Dans la maison

L’enchanteur pourrissant.

Il va de soi que François Ozon n’est pas un réalisateur dépourvu de toute ambition et que, au milieu des remugles boueux de films mis en scène par des kyrielles d’inconnus à qui les professionnels de la profession donnent leur chance, il poursuit un chemin un peu guindé et trop souvent prévisible, mais quelquefois intéressant…

Je crois bien que Dans la maison est le premier film que je voyais de lui depuis le déjà ancien Swimming pool.

J’ai regardé le film en grande partie pour Fabrice Luchini, immense interprète dont j’espère qu’un jour il trouvera un rôle et un réalisateur qui le fera entrer dans la grande théorie des acteurs inoubliables, alors que, jusqu’à présent, il n’a tourné que des films mineurs, qui seront sûrement oubliés dans trente ans. Ce qu’il ne mérite pas.

Dans la maison est loin, bien loin d’être un chef-d’œuvre, ou même un film majeur. Comme souvent chez Ozon c’est plein d’excellentes intentions mais ça ne passe pas le cap tout à fait. On regarde le film avec intérêt, avec beaucoup de plaisir, mais il manque pourtant une dimension un peu supérieure, qui ferait passer à un meilleur niveau.
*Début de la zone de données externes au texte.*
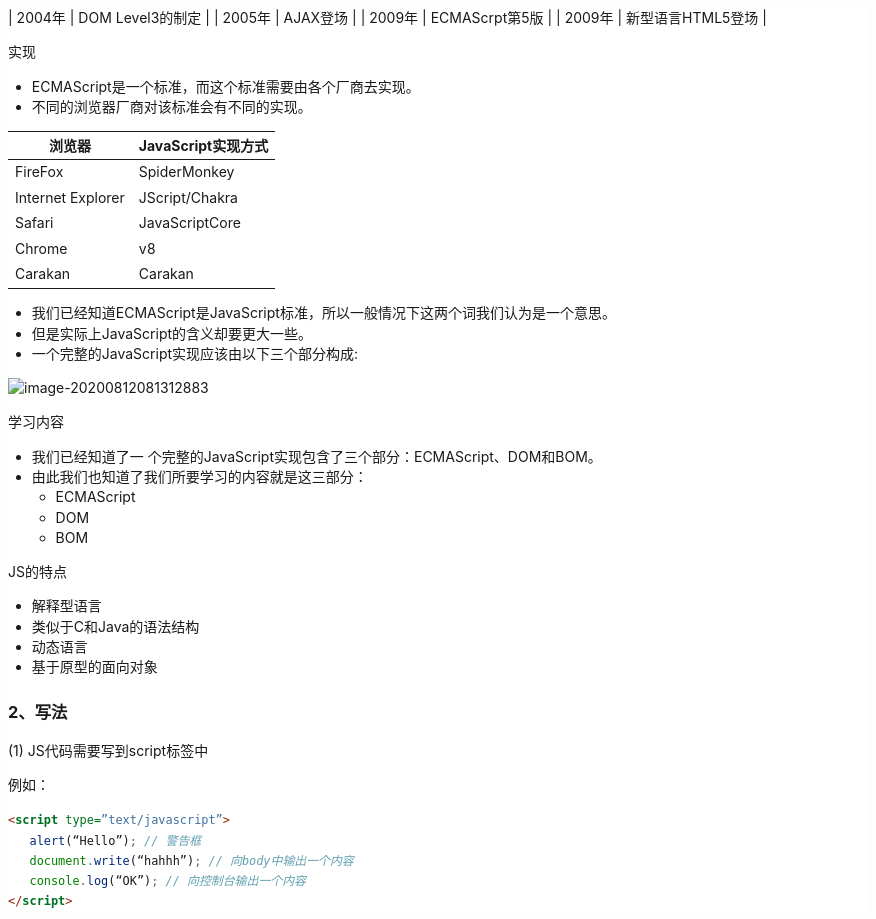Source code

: | 2004年 | DOM Level3的制定                    |
| 2005年 | AJAX登场                            |
| 2009年 | ECMAScrpt第5版                      |
| 2009年 | 新型语言HTML5登场                   |

实现

- ECMAScript是一个标准，而这个标准需要由各个厂商去实现。
- 不同的浏览器厂商对该标准会有不同的实现。

| 浏览器            | JavaScript实现方式 |
| ----------------- | ------------------ |
| FireFox           | SpiderMonkey       |
| Internet Explorer | JScript/Chakra     |
| Safari            | JavaScriptCore     |
| Chrome            | v8                 |
| Carakan           | Carakan            |

- 我们已经知道ECMAScript是JavaScript标准，所以一般情况下这两个词我们认为是一个意思。
- 但是实际上JavaScript的含义却要更大一些。
- 一个完整的JavaScript实现应该由以下三个部分构成:

![image-20200812081312883](https://cdn.jsdelivr.net/gh/wallleap/cdn/img/pic/illustration/20200812081314.png)

学习内容

- 我们已经知道了一 个完整的JavaScript实现包含了三个部分：ECMAScript、DOM和BOM。
- 由此我们也知道了我们所要学习的内容就是这三部分：
  - ECMAScript
  - DOM
  - BOM

JS的特点

- 解释型语言
- 类似于C和Java的语法结构
- 动态语言
- 基于原型的面向对象



### 2、写法

(1) JS代码需要写到script标签中

例如：

```html
<script type=”text/javascript”>
   alert(“Hello”); // 警告框
   document.write(“hahhh”); // 向body中输出一个内容
   console.log(“OK”); // 向控制台输出一个内容
</script>
```
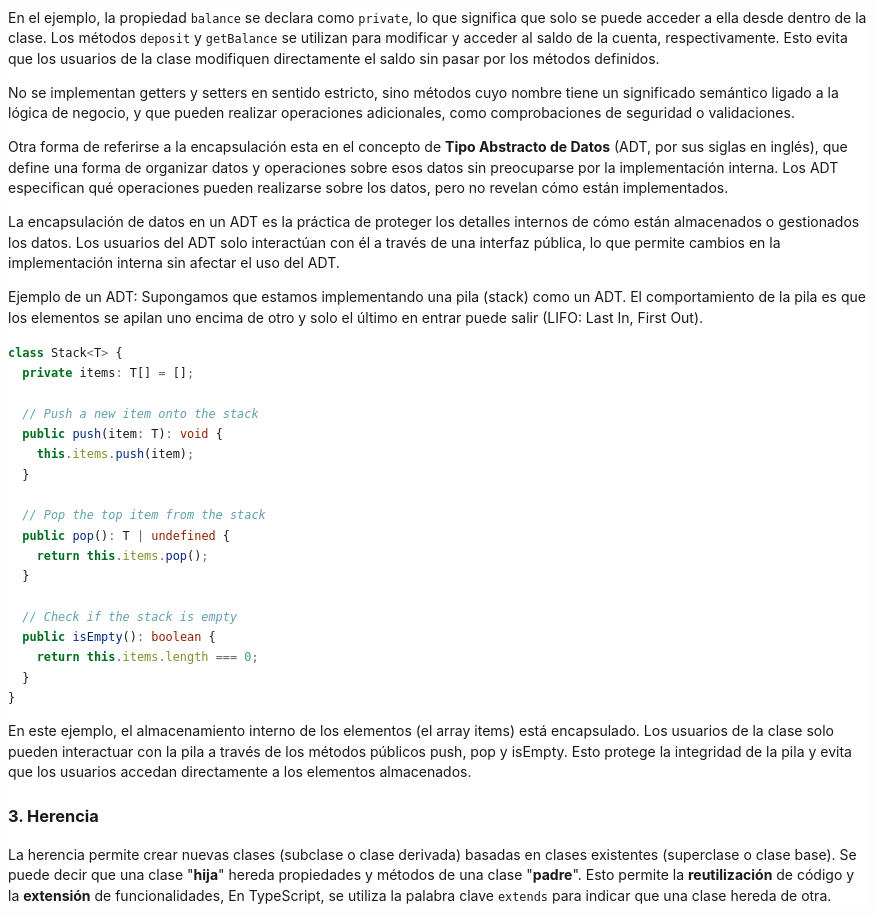 En el ejemplo, la propiedad `balance` se declara como `private`, lo que significa que solo se puede acceder a ella desde dentro de la clase. Los métodos `deposit` y `getBalance` se utilizan para modificar y acceder al saldo de la cuenta, respectivamente. Esto evita que los usuarios de la clase modifiquen directamente el saldo sin pasar por los métodos definidos.

No se implementan getters y setters en sentido estricto, sino métodos cuyo nombre tiene un significado semántico ligado a la lógica de negocio, y que pueden realizar operaciones adicionales, como comprobaciones de seguridad o validaciones.

Otra forma de referirse a la encapsulación esta en el concepto de **Tipo Abstracto de Datos** (ADT, por sus siglas en inglés), que define una forma de organizar datos y operaciones sobre esos datos sin preocuparse por la implementación interna. Los ADT especifican qué operaciones pueden realizarse sobre los datos, pero no revelan cómo están implementados.

La encapsulación de datos en un ADT es la práctica de proteger los detalles internos de cómo están almacenados o gestionados los datos. Los usuarios del ADT solo interactúan con él a través de una interfaz pública, lo que permite cambios en la implementación interna sin afectar el uso del ADT.

Ejemplo de un ADT:
Supongamos que estamos implementando una pila (stack) como un ADT. El comportamiento de la pila es que los elementos se apilan uno encima de otro y solo el último en entrar puede salir (LIFO: Last In, First Out).

```typescript
class Stack<T> {
  private items: T[] = [];

  // Push a new item onto the stack
  public push(item: T): void {
    this.items.push(item);
  }

  // Pop the top item from the stack
  public pop(): T | undefined {
    return this.items.pop();
  }

  // Check if the stack is empty
  public isEmpty(): boolean {
    return this.items.length === 0;
  }
}
```

En este ejemplo, el almacenamiento interno de los elementos (el array items) está encapsulado. Los usuarios de la clase solo pueden interactuar con la pila a través de los métodos públicos push, pop y isEmpty. Esto protege la integridad de la pila y evita que los usuarios accedan directamente a los elementos almacenados.

### 3. Herencia

La herencia permite crear nuevas clases (subclase o clase derivada) basadas en clases existentes (superclase o clase base). Se puede decir que una clase "**hija**" hereda propiedades y métodos de una clase "**padre**". Esto permite la **reutilización** de código y la **extensión** de funcionalidades, En TypeScript, se utiliza la palabra clave `extends` para indicar que una clase hereda de otra.
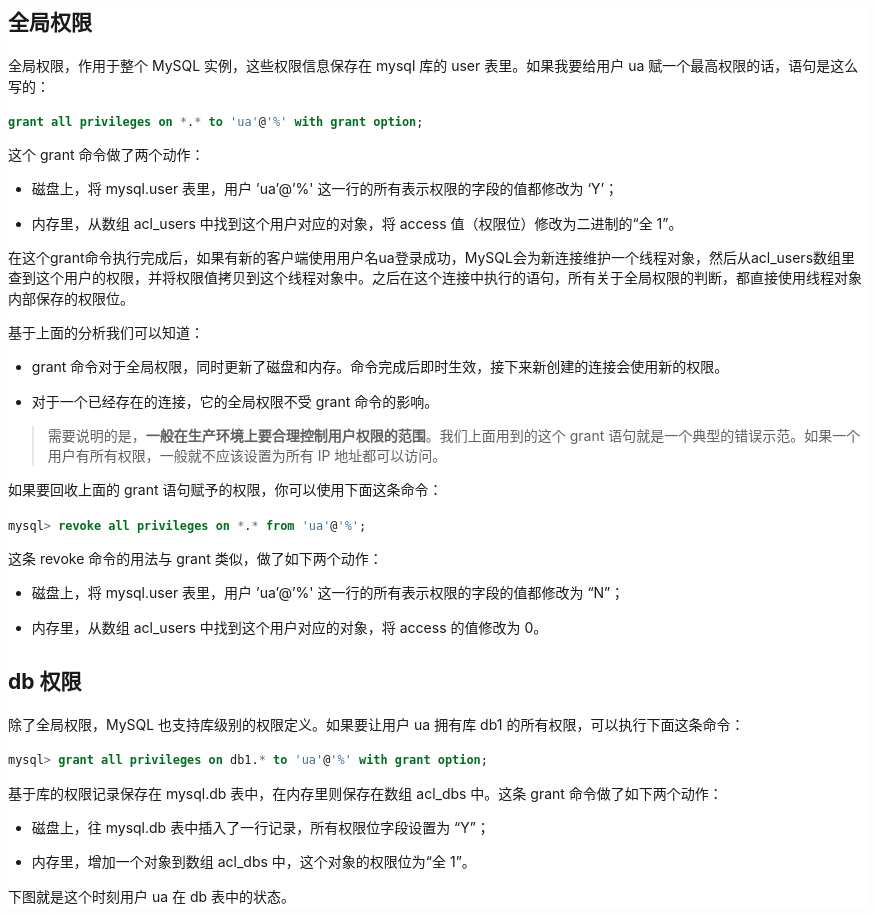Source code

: ## 全局权限

全局权限，作用于整个 MySQL 实例，这些权限信息保存在 mysql 库的 user 表里。如果我要给用户 ua 赋一个最高权限的话，语句是这么写的：

```sql
grant all privileges on *.* to 'ua'@'%' with grant option;
```

这个 grant 命令做了两个动作：

- 磁盘上，将 mysql.user 表里，用户 ’ua’@’%' 这一行的所有表示权限的字段的值都修改为 ‘Y’；

- 内存里，从数组 acl\_users 中找到这个用户对应的对象，将 access 值（权限位）修改为二进制的“全 1”。

在这个grant命令执行完成后，如果有新的客户端使用用户名ua登录成功，MySQL会为新连接维护一个线程对象，然后从acl_users数组里查到这个用户的权限，并将权限值拷贝到这个线程对象中。之后在这个连接中执行的语句，所有关于全局权限的判断，都直接使用线程对象内部保存的权限位。

基于上面的分析我们可以知道：

- grant 命令对于全局权限，同时更新了磁盘和内存。命令完成后即时生效，接下来新创建的连接会使用新的权限。

- 对于一个已经存在的连接，它的全局权限不受 grant 命令的影响。


> 需要说明的是，**一般在生产环境上要合理控制用户权限的范围**。我们上面用到的这个 grant  语句就是一个典型的错误示范。如果一个用户有所有权限，一般就不应该设置为所有 IP 地址都可以访问。

如果要回收上面的 grant 语句赋予的权限，你可以使用下面这条命令：

```sql
mysql> revoke all privileges on *.* from 'ua'@'%';
```

这条 revoke 命令的用法与 grant 类似，做了如下两个动作：

- 磁盘上，将 mysql.user 表里，用户 ’ua’@’%' 这一行的所有表示权限的字段的值都修改为 “N”；

- 内存里，从数组 acl\_users 中找到这个用户对应的对象，将 access 的值修改为 0。

## db 权限

除了全局权限，MySQL 也支持库级别的权限定义。如果要让用户 ua 拥有库 db1 的所有权限，可以执行下面这条命令：

```sql
mysql> grant all privileges on db1.* to 'ua'@'%' with grant option;
```

基于库的权限记录保存在 mysql.db 表中，在内存里则保存在数组 acl\_dbs 中。这条 grant 命令做了如下两个动作：

- 磁盘上，往 mysql.db 表中插入了一行记录，所有权限位字段设置为 “Y”；

- 内存里，增加一个对象到数组 acl\_dbs 中，这个对象的权限位为“全 1”。

下图就是这个时刻用户 ua 在 db 表中的状态。
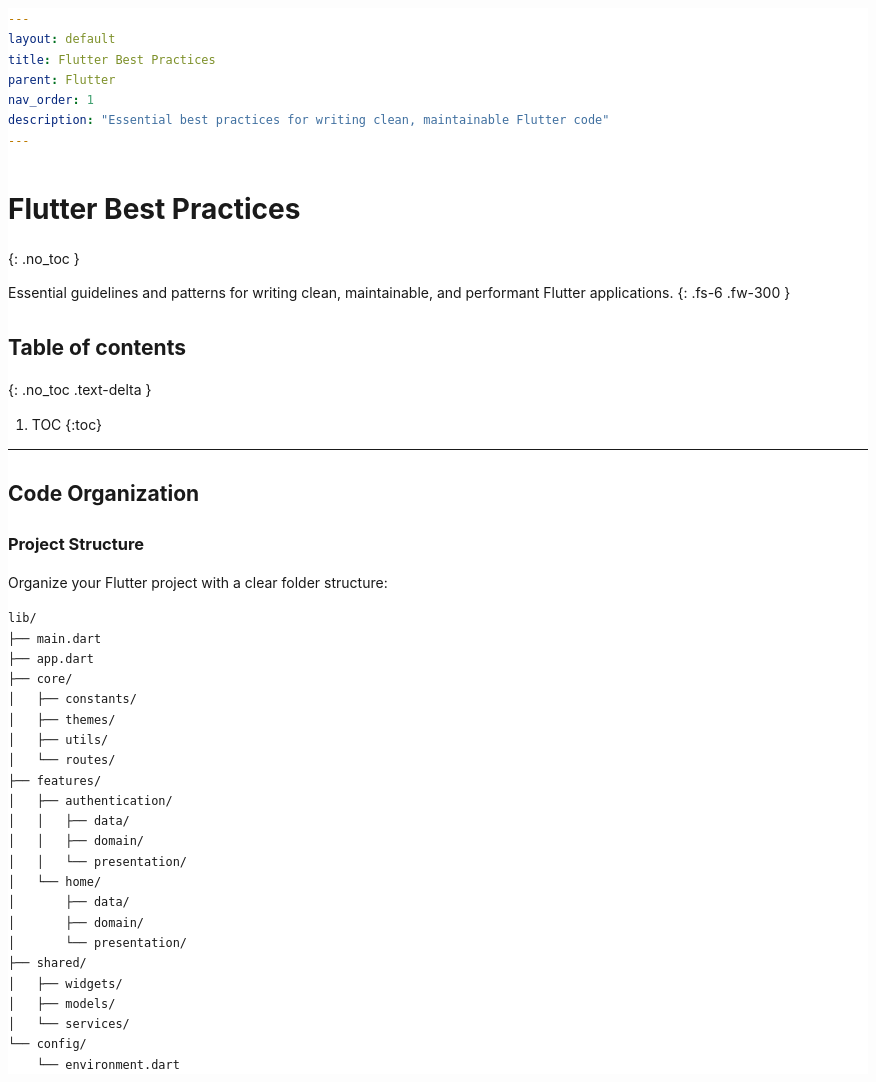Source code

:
 ```yaml
---
layout: default
title: Flutter Best Practices
parent: Flutter
nav_order: 1
description: "Essential best practices for writing clean, maintainable Flutter code"
---
```


# Flutter Best Practices
{: .no_toc }

Essential guidelines and patterns for writing clean, maintainable, and performant Flutter applications.
{: .fs-6 .fw-300 }

## Table of contents
{: .no_toc .text-delta }

1. TOC
{:toc}

---

## Code Organization

### Project Structure

Organize your Flutter project with a clear folder structure:

```
lib/
├── main.dart
├── app.dart
├── core/
│   ├── constants/
│   ├── themes/
│   ├── utils/
│   └── routes/
├── features/
│   ├── authentication/
│   │   ├── data/
│   │   ├── domain/
│   │   └── presentation/
│   └── home/
│       ├── data/
│       ├── domain/
│       └── presentation/
├── shared/
│   ├── widgets/
│   ├── models/
│   └── services/
└── config/
    └── environment.dart
```
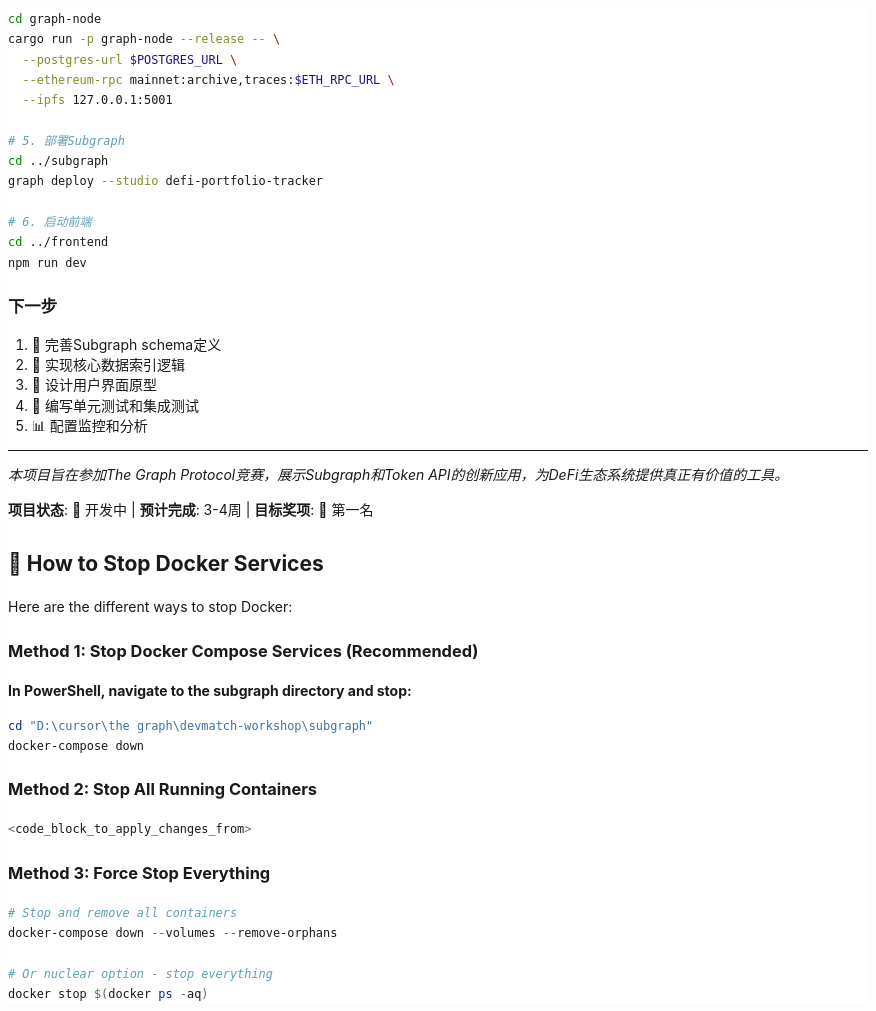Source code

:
 ```bash
cd graph-node
cargo run -p graph-node --release -- \
  --postgres-url $POSTGRES_URL \
  --ethereum-rpc mainnet:archive,traces:$ETH_RPC_URL \
  --ipfs 127.0.0.1:5001

# 5. 部署Subgraph
cd ../subgraph
graph deploy --studio defi-portfolio-tracker

# 6. 启动前端
cd ../frontend
npm run dev
```

### 下一步
1. 📝 完善Subgraph schema定义
2. 🔧 实现核心数据索引逻辑  
3. 🎨 设计用户界面原型
4. 🧪 编写单元测试和集成测试
5. 📊 配置监控和分析

---

*本项目旨在参加The Graph Protocol竞赛，展示Subgraph和Token API的创新应用，为DeFi生态系统提供真正有价值的工具。*

**项目状态**: 🚧 开发中 | **预计完成**: 3-4周 | **目标奖项**: 🥇 第一名 

## 🛑 How to Stop Docker Services

Here are the different ways to stop Docker:

### **Method 1: Stop Docker Compose Services (Recommended)**

**In PowerShell, navigate to the subgraph directory and stop:**
```powershell
cd "D:\cursor\the graph\devmatch-workshop\subgraph"
docker-compose down
```

### **Method 2: Stop All Running Containers**
```powershell
<code_block_to_apply_changes_from>
```

### **Method 3: Force Stop Everything**
```powershell
# Stop and remove all containers
docker-compose down --volumes --remove-orphans

# Or nuclear option - stop everything
docker stop $(docker ps -aq)
```
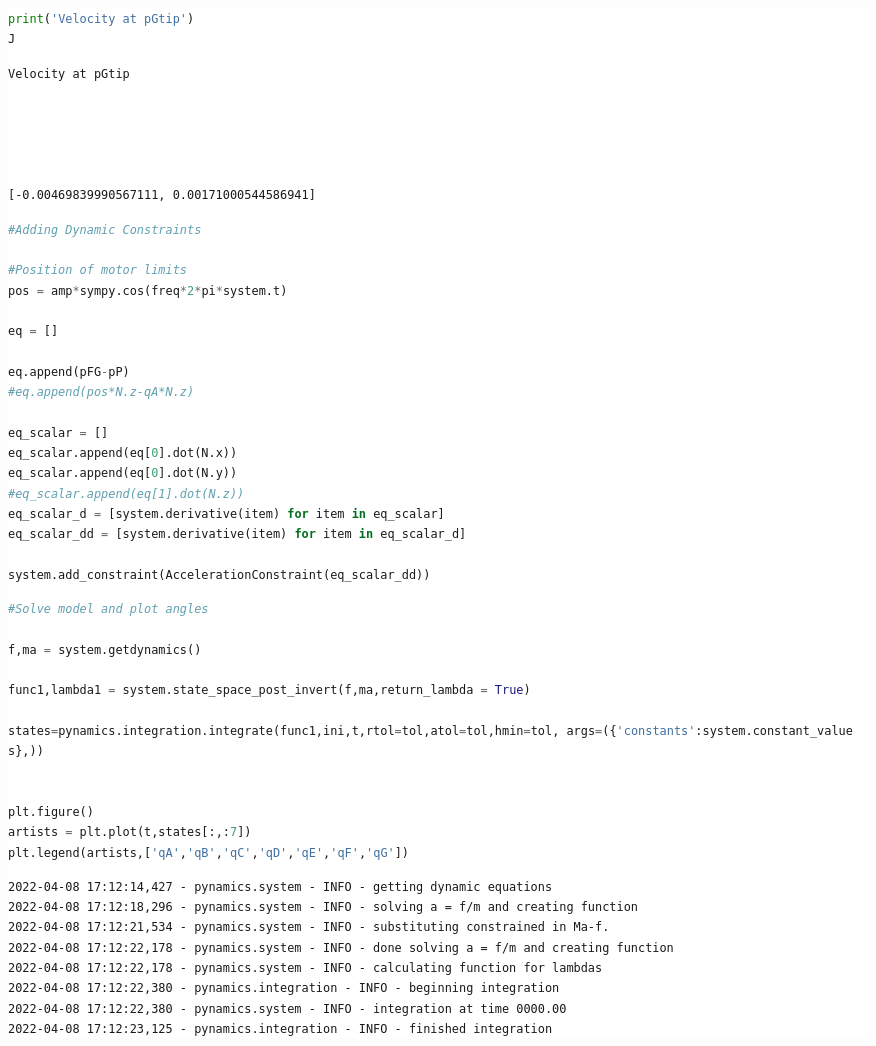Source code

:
 ```python
print('Velocity at pGtip')
J
```

    Velocity at pGtip
    




    [-0.00469839990567111, 0.00171000544586941]




```python
#Adding Dynamic Constraints

#Position of motor limits
pos = amp*sympy.cos(freq*2*pi*system.t)

eq = []

eq.append(pFG-pP)
#eq.append(pos*N.z-qA*N.z)

eq_scalar = []
eq_scalar.append(eq[0].dot(N.x))
eq_scalar.append(eq[0].dot(N.y))
#eq_scalar.append(eq[1].dot(N.z))
eq_scalar_d = [system.derivative(item) for item in eq_scalar]
eq_scalar_dd = [system.derivative(item) for item in eq_scalar_d]

system.add_constraint(AccelerationConstraint(eq_scalar_dd))
```


```python
#Solve model and plot angles

f,ma = system.getdynamics()

func1,lambda1 = system.state_space_post_invert(f,ma,return_lambda = True)

states=pynamics.integration.integrate(func1,ini,t,rtol=tol,atol=tol,hmin=tol, args=({'constants':system.constant_values},))


plt.figure()
artists = plt.plot(t,states[:,:7])
plt.legend(artists,['qA','qB','qC','qD','qE','qF','qG'])
```

    2022-04-08 17:12:14,427 - pynamics.system - INFO - getting dynamic equations
    2022-04-08 17:12:18,296 - pynamics.system - INFO - solving a = f/m and creating function
    2022-04-08 17:12:21,534 - pynamics.system - INFO - substituting constrained in Ma-f.
    2022-04-08 17:12:22,178 - pynamics.system - INFO - done solving a = f/m and creating function
    2022-04-08 17:12:22,178 - pynamics.system - INFO - calculating function for lambdas
    2022-04-08 17:12:22,380 - pynamics.integration - INFO - beginning integration
    2022-04-08 17:12:22,380 - pynamics.system - INFO - integration at time 0000.00
    2022-04-08 17:12:23,125 - pynamics.integration - INFO - finished integration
Voilà que ça commence, en plus élégant et plus subtil, comme Le plus beau métier du monde de Gérard Lauzier, où la nullité crasse de l’Éducation nationale était moquée à la mesure de sa prétention : qu’un professeur de Lettres, sceptique, désenchanté, las des médiocrités qui accablent ses classes soit ravi, émerveillé, fasciné, captif d’un talent pur qu’il découvre par hasard, qu’il veuille le conduire à des chemins ailés en le choyant, l’encourageant, l’aidant de ses conseils ne serait qu’un plaidoyer élitiste et une acerbe dénonciation de l’entreprise de décérébration entreprise depuis une soixantaine d’années.

Mais ça ne s’arrête pas là : ça patauge un peu, aux deux tiers du film, dans une entreprise improbable et mélodramatique qui tutoie l’invraisemblance. Mais ça se réconcilie magnifiquement dans une scène ultime où les deux complices, le professeur démiurge et le garçon talentueux explorent en connivence absolue les chemins infinis de la création littéraire…

Il n’y a pas grand chose à dire de la façon de filmer d’Ozon, extrêmement passe-partout, sans qualité particulière, ni défaut remarquable. Mais on peut le féliciter de sa direction d’acteurs : Fabrice Luchini ne luchinise pas trop, pour ceux qui n’apprécient pas son jeu si caractéristique ; Kristin Scott Thomas, est parfaite, toute de mesure et d’intelligence ; Emmanuelle Seigner est très convenable. Et Ernst Umhauer, qui joue Claude, l’ange exterminateur, le lycéen infernal empli de dons et de maléfices est absolument remarquable.